My current plan includes several extra benefits that I’m highly unlikely to use such as a prescription drug plan and some specialist coverage that doesn’t have such a high deductible. These additional benefits are used almost exclusively by the older workers in my company, and every year as the average age of our company creeps upward, more people utilize them and our premiums creep up with it. It’s a fact; old people cost more to insure, and since my company is dominated by older folks, with very few young, healthier adults to even out the mix, we each pay more each year for a little less.
Besides demonstrating how to effectively compare healthcare plans, the point of this tome is twofold. 1. To demonstrate exactly what will happen if young people are able to loophole their way out of a healthcare plan when this reform bill kicks in. (BTW, I’m not advocating that we increase the penalties. If given my druthers, I’d say repeal it and start with something that makes sense.) 2. To demonstrate how a la carte health care plans are far more reasonable than their one-size-fits-all corporate counterparts. As always, choice and competition will lead us to the promised land.
Addendum: It’s important to understand how group insurance rates are calculated. Here’s an excellent article that sums up my point and explains how your health insurance rates are calculated.

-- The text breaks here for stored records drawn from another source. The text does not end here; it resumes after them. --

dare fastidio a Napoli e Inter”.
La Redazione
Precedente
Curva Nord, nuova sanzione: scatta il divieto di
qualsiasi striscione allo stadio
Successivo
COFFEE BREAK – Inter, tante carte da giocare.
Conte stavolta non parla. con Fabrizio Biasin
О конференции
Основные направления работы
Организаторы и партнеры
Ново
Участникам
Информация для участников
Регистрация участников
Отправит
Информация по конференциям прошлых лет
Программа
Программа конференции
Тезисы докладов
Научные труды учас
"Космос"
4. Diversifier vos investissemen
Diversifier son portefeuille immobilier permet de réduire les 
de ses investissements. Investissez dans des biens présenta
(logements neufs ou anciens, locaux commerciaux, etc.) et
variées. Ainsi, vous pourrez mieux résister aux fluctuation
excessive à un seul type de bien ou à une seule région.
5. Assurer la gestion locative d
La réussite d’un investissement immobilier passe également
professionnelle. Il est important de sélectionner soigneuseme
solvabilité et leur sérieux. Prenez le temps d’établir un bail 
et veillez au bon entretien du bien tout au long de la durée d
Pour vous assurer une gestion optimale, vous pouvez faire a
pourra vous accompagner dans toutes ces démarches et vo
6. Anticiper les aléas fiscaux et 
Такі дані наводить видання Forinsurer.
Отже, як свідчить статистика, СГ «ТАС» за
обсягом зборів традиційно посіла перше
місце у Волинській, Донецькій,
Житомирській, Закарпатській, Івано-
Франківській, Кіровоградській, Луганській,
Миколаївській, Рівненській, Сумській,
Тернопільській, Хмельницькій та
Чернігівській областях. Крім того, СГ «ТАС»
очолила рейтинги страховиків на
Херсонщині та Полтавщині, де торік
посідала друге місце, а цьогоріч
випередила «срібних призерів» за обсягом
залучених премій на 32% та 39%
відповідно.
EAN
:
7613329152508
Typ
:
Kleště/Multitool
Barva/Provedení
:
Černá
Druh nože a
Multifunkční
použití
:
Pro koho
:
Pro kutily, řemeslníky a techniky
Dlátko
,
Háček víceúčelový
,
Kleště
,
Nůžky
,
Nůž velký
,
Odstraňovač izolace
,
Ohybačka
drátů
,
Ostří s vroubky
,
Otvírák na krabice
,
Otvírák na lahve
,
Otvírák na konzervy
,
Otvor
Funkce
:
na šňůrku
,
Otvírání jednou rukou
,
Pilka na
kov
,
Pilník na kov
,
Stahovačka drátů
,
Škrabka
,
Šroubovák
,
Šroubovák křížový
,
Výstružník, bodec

The Tonik healthcare plan is so cheap comparatively because I’m a low-risk candidate with a high deductible. The insurance company stands to make a lot of money off me and others like me at a rate that’s mutually agreeable.
UPDATE: I applied for the Tonik Healthcare Plan this morning and the total cost of my plan came to $114. A bit more than the $85 that’s advertised, but I’m at the upper end of the age spectrum for the plan, so I still think that’s reasonable. I’m going with it.